Indonesian Stock Exchange President Director Ito Warsito says the market has a history of volatility.
"If you look at the history of the Jakarta Composite Index, we experienced high growth in 2006-2007 - both years the index grew by more than 50 percent," said Warsito. "But in the year 2008, it also tumbled more than 50 percent because of the world financial crisis."
The rise is due in part to strong prices for Indonesia's natural resources, and to increased confidence in the country's political system.
Indonesia's Stock Exchange is small compared with Asia's heavy hitters, such as India. But Warsito says political stability and new regulations aimed at making it easier for companies to go public could expand it rapidly.
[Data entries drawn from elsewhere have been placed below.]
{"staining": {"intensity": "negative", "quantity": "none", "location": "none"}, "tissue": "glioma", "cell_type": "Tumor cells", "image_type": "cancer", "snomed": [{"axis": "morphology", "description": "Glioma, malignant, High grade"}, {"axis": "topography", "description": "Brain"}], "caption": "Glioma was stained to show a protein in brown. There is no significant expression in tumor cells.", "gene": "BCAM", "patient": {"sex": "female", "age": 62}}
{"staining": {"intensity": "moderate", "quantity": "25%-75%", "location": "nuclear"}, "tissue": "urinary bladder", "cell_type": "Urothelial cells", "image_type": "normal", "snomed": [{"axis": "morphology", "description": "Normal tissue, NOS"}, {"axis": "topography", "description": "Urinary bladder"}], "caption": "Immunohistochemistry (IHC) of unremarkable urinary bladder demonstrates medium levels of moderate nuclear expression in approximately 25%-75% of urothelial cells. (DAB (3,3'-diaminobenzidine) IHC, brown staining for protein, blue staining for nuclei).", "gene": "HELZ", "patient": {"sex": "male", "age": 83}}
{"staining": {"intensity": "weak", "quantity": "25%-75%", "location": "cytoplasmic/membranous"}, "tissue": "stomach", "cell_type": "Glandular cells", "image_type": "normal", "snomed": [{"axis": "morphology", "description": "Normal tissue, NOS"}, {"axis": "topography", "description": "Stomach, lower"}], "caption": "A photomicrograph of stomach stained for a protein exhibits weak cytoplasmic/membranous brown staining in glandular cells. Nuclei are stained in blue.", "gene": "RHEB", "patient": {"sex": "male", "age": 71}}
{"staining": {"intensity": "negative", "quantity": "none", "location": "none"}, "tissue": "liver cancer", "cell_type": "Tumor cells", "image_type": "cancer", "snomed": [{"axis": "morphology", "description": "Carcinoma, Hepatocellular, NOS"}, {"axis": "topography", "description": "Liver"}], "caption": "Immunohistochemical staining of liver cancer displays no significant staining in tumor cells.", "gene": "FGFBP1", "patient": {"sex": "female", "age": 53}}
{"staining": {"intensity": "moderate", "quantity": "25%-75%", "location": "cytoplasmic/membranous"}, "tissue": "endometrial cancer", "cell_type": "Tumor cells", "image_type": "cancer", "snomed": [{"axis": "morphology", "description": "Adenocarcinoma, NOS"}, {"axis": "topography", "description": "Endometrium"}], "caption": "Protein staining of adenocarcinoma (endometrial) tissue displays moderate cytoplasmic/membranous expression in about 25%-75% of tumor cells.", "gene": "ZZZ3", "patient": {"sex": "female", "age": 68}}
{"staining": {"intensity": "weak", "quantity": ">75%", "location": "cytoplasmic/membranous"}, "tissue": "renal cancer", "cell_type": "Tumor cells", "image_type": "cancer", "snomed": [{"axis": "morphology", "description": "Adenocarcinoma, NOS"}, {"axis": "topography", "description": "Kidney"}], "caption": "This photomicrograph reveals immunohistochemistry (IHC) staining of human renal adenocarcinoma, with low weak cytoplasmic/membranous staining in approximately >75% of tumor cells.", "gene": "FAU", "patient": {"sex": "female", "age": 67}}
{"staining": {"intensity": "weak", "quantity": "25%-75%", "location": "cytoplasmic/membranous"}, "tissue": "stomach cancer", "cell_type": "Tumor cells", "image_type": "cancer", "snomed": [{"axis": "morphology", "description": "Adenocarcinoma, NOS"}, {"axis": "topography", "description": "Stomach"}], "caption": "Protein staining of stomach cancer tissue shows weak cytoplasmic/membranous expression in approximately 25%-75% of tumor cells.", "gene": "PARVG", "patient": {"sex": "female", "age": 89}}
"We target that by the end of 2012 we should have 2.3-million investors," said Warsito. "Currently we have 350,000. People say they are quite skeptical, but I believe we have to work as hard as possible and we have to leverage the development of the Internet technology."
About two-thirds of Indonesia's stocks are held by foreign investors, which worries those who watched Thursday as a rebound in the dollar dragged down regional markets.
Warsito says his goal of doubling the stock market's value will depend on a stronger domestic presence.
"I do not think we can balance the foreign investors because when the domestic investor base is developing, there will be more foreign investors also," said Warsito. "So in terms of composition, foreign investors will still dominate the ownership of free flow stocks, but at least we can achieve a widespread investor base, not only in Java, but also in the whole part of Indonesia."
Warsito hopes to have state-owned companies listed on the exchange, as well as the Indonesian units of mining giants Freeport McMoRan Copper and Gold and Newmont Mining Corporation. He also says by improving risk management, market transparency and law enforcement, Indonesia can convince domestic investors that it is a safe place to put their money.